Lack of dredging at Fleetwood’s dock ‘threat to businesses’ claim

Fleetwood docks
Fleetwood docks
  • Reinstate the dredging of Fleetwood’s dock channel as a matter of urgency
  • Members of the fishing community and veterans of the industry believe port owner Associated British Ports (ABP) could do more to help port business
  • Announcement of a new multi-million pound fish park for Fleetwood there are still hopes a modest fish catching element could be re-introduced in the future

Calls have been made to reinstate the dredging of Fleetwood’s dock channel as a matter of urgency.

Concerns have been expressed that the lack of dredging is causing difficulties to existing businesses and putting off potential new trade in the port.

ABP don’t dredge the channel at all now, they haven’t done it since the P&O boats left

Members of the fishing community and veterans of the industry believe port owner Associated British Ports (ABP) could do more to help port business.

And with the announcement of a new multi-million pound fish park for Fleetwood there are still hopes a modest fish catching element could be re-introduced in the future.

Fisherman John Worthington, who sails two boats out of Fleetwood – one for fishing and one for sea angling trips – says the lack of dredging is a threat.

He added: “ABP don’t dredge the channel at all now, they haven’t done it since the P&O boats left.

“It’s worse on the Tiger’s Tail (sandbank)you really struggle to get in and out now and it’s dangerous, you could lose your boat if you get stuck.

“We can only go out two hours either side of high water.

“There’s no way you can sail at low tide, there’s about two feet underneath the boat – it used to be 10ft.

“If we have to come in because of bad weather, we have to wait at the top of the channel. That can be dangerous.”

Steve Whelan who operates an 80ft steel trawler with a deep hull hasn’t been back to his home port for 18 months.

Having fished out of Fleetwood for 30 years, Mr Whelan’s boat is one of the last surviving trawlers of the large class and he can’t risk trying to sail into Fleetwood.

He said: “My boat is in Whitehaven.

“We’ve been working at the windfarms but the contract ended in December. We would have liked to have come back to Fleetwood for maintenance and repair work but we can’t.”

Steve lives 10 minutes from Fleetwood dock but has to make a two-and-a-half hour trip to Whitehaven to tend to the boat.

He added: “We go up there and sleep on the boat for a few days, do work, and drive home.

“If it was in Fleetwood we’d be down there every day.

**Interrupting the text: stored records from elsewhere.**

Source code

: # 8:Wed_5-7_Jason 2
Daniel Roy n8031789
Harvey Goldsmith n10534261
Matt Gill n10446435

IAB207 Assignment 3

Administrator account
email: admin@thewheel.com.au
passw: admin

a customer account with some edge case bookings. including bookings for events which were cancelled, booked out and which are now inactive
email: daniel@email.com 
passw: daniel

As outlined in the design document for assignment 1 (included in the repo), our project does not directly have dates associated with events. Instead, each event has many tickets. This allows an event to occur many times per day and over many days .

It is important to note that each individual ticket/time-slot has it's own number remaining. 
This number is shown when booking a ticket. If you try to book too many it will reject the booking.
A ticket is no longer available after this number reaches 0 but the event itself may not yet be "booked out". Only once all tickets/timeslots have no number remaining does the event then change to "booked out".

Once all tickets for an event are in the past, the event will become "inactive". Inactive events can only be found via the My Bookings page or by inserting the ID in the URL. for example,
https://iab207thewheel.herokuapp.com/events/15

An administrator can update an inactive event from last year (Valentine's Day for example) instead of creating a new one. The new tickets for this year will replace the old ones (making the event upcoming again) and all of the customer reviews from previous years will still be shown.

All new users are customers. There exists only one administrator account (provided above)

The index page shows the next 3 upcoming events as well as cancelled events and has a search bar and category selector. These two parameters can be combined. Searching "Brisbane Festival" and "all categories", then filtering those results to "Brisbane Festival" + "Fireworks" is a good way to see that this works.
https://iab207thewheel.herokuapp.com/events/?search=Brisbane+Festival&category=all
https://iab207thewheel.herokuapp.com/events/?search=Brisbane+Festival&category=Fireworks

All our fishing gear and equipment is here, the whole infrastructure is there.”

Mr Whelan said vessels contracted to work as guard boats or to conduct wildlife surveys at the windfarms could be more inclined to use Fleetwood if facilities were better.

AM Seafoods echoed Mr Worthington’s statement and said although they are happy with the service ABP provides, dredging would encourage more boats.

Company director Mark Merrick said: “We have four boats in and out very regularly and at certain times they can’t land because of low tides but on those occasions they will land elsewhere.

“If we could get more dredging done outside the dock gates we would be able to get more boats in.”

Peggy Whittaker, former chairman of the Fleetwood branch of the British Fishermen’s Association added: “A lot of people would love to see a return to port activities at Fleetwood. But Associated British Ports don’t seem to want to do that.”

Former trawler manager and fishing magazine editor Peter Brady, claimed Associated British Ports have deliberately run down the docks to use the land for housing.

He cites as the main reasons:

n A reduction of dredging

n Continually increasing charges for vessels

n The removal of key features needed for fishing boats, such as the ice house and slipway.

Mr Brady said although Fleetwood was hit hard by the final 1979 Cod War, which banned British vessels from Icelandic fishing grounds, and subsequent quota restrictions imposed by the EU, the port could have survived.

He said: “It is plain ABP wish to close down Fleetwood as a commercial port and simply use the land to build houses on, just as they have done on other locations.

“As a seaport, Fleetwood has almost disappeared and this has been deliberate.”

Ken Hayton, director at Midland Fish, said a lack of dredging doesn’t help but with only two boats left in the fleet he manages, it wasn’t a big issue.

He said: “We used to have 70 boats, now we only have two.

“There has been a general decline in the industry for the past 30 years dwindling the boats down to almost no fleet.

“We work by road, some of the fish we process comes from Norway, Iceland, the processing side of the industry is still going strong and the fish park is exactly what we need.”

Fleetwood Port Manager Paul Jervis said: “ABP remains confident about the prospects for the Port of Fleetwood.

“We continue to actively market the ferry terminal facility here and are working hard with the local council, and the fish park developer to secure the long term future of the port.”